_What you need to do_
Which lines of the data contain the string "these"? Show each of them.

(Stored records)
____________________

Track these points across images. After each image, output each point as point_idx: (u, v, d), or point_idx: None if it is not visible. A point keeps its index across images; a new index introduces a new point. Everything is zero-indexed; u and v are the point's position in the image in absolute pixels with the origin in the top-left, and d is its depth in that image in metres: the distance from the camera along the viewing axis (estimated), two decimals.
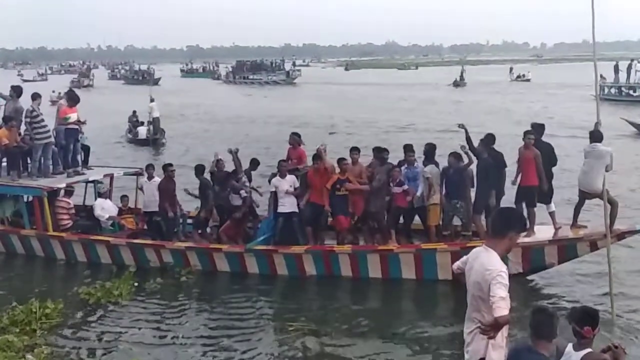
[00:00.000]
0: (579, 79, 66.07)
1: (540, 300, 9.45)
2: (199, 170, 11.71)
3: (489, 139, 10.42)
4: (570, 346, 4.49)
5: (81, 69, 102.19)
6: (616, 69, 42.94)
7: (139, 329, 8.72)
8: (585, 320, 4.43)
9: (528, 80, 69.06)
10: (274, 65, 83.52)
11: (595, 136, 9.36)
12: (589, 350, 4.39)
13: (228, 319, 9.10)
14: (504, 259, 9.53)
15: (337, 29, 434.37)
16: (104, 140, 26.39)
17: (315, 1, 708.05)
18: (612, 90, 41.57)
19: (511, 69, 76.60)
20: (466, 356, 4.70)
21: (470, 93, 53.28)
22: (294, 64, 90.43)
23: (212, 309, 9.50)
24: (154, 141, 25.90)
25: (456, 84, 63.36)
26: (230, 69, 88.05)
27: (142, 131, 26.62)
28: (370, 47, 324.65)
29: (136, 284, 10.12)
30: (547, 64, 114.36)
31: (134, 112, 28.55)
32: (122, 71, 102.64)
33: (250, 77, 79.36)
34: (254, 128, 32.51)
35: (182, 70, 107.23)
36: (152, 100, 26.03)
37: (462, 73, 65.63)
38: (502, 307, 4.19)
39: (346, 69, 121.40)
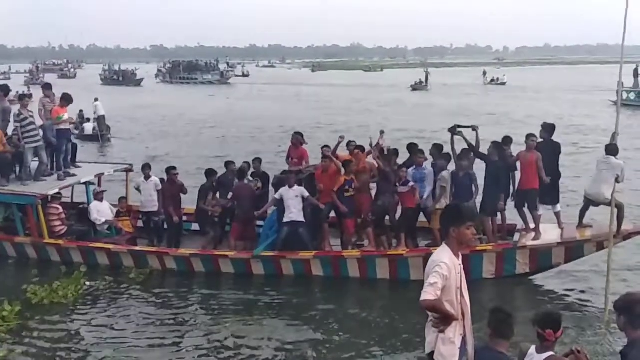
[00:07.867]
0: (558, 81, 66.30)
1: (537, 298, 9.60)
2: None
3: (505, 141, 10.44)
4: (533, 348, 4.56)
5: (31, 69, 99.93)
6: (636, 73, 39.55)
7: (89, 329, 8.79)
8: (548, 323, 4.48)
9: (504, 83, 65.23)
10: (208, 65, 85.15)
11: (611, 149, 9.36)
12: (550, 353, 4.45)
13: (174, 315, 9.15)
14: (513, 261, 9.74)
15: (302, 30, 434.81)
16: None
17: (280, 2, 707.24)
18: (631, 96, 37.90)
19: (485, 72, 72.23)
20: None
21: (441, 96, 50.75)
22: (228, 64, 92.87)
23: (160, 307, 9.55)
24: (102, 137, 27.35)
25: (415, 88, 59.37)
26: (166, 69, 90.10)
27: (88, 127, 28.12)
28: (336, 48, 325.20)
29: (87, 283, 10.11)
30: (509, 67, 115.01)
31: (80, 110, 28.85)
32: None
33: (186, 77, 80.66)
34: (211, 129, 32.83)
35: (159, 70, 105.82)
36: (96, 100, 27.92)
37: (426, 76, 61.47)
38: (427, 292, 4.28)
39: (313, 71, 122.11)
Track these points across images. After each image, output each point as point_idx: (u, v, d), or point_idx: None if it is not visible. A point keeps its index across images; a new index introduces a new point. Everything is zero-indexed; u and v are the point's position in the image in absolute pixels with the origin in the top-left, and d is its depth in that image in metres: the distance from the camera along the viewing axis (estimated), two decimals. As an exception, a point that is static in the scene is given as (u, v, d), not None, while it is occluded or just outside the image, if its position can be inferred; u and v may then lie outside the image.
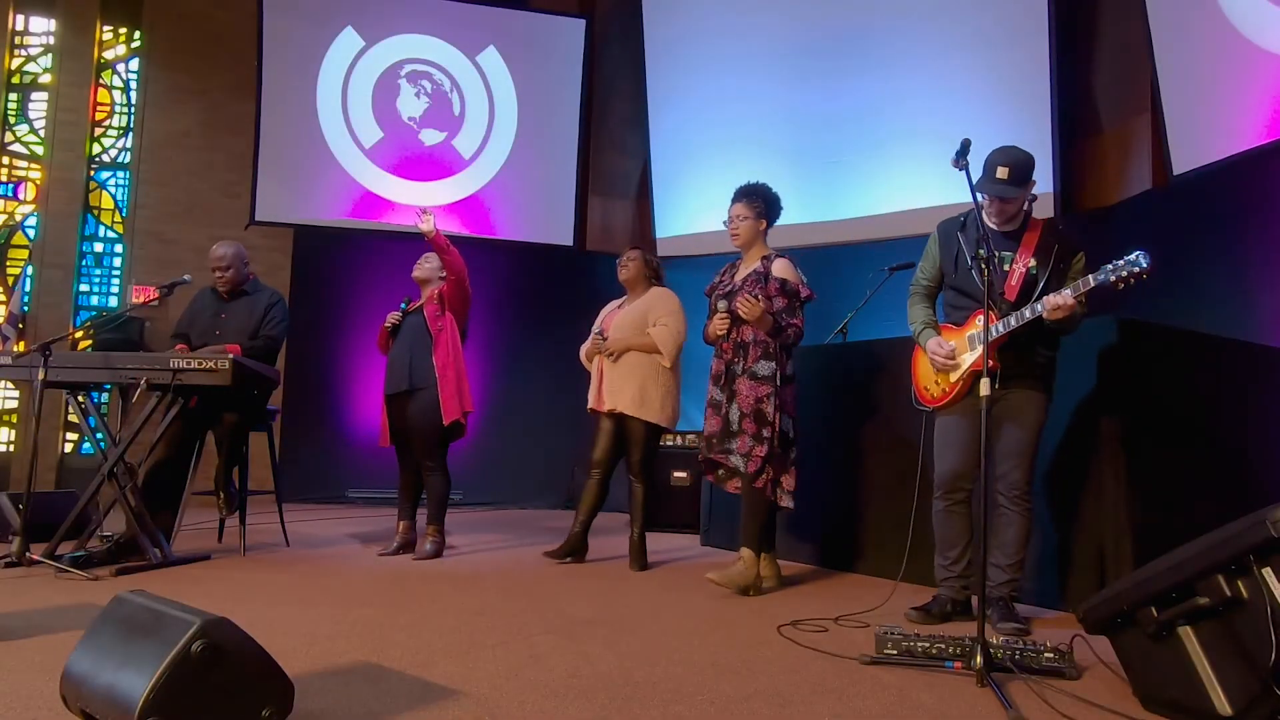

____________________

_Output below_
Track these points across images. After each image, output each point as point_idx: (u, v, d), or point_idx: None if it is not visible. A point keeps its index across images; a new index introduces a new point. Everything is zero-indexed; u and v are the point's position in the image in absolute pixels with the origin in the top-left, and d is its depth in that image in metres: the distance from the camera along the viewing axis (estimated), two decimals.
Track these points across images. After each image, output each point as point_idx: (u, v, d), or point_idx: None if it is not visible. A point keeps its index across images; a new index introduces a new point. Everything is zero-indexed; u and v are the point's position in the image in absolute pixels with the origin in the top-left, and d is its depth in that image in metres: the distance from the camera along the viewing axis (estimated), two decimals. As an exception, a point that is static in the scene is given as (u, v, d), not None, while it is occluded or just outside the image, if its position can be inferred; u and v may then lie outside the image.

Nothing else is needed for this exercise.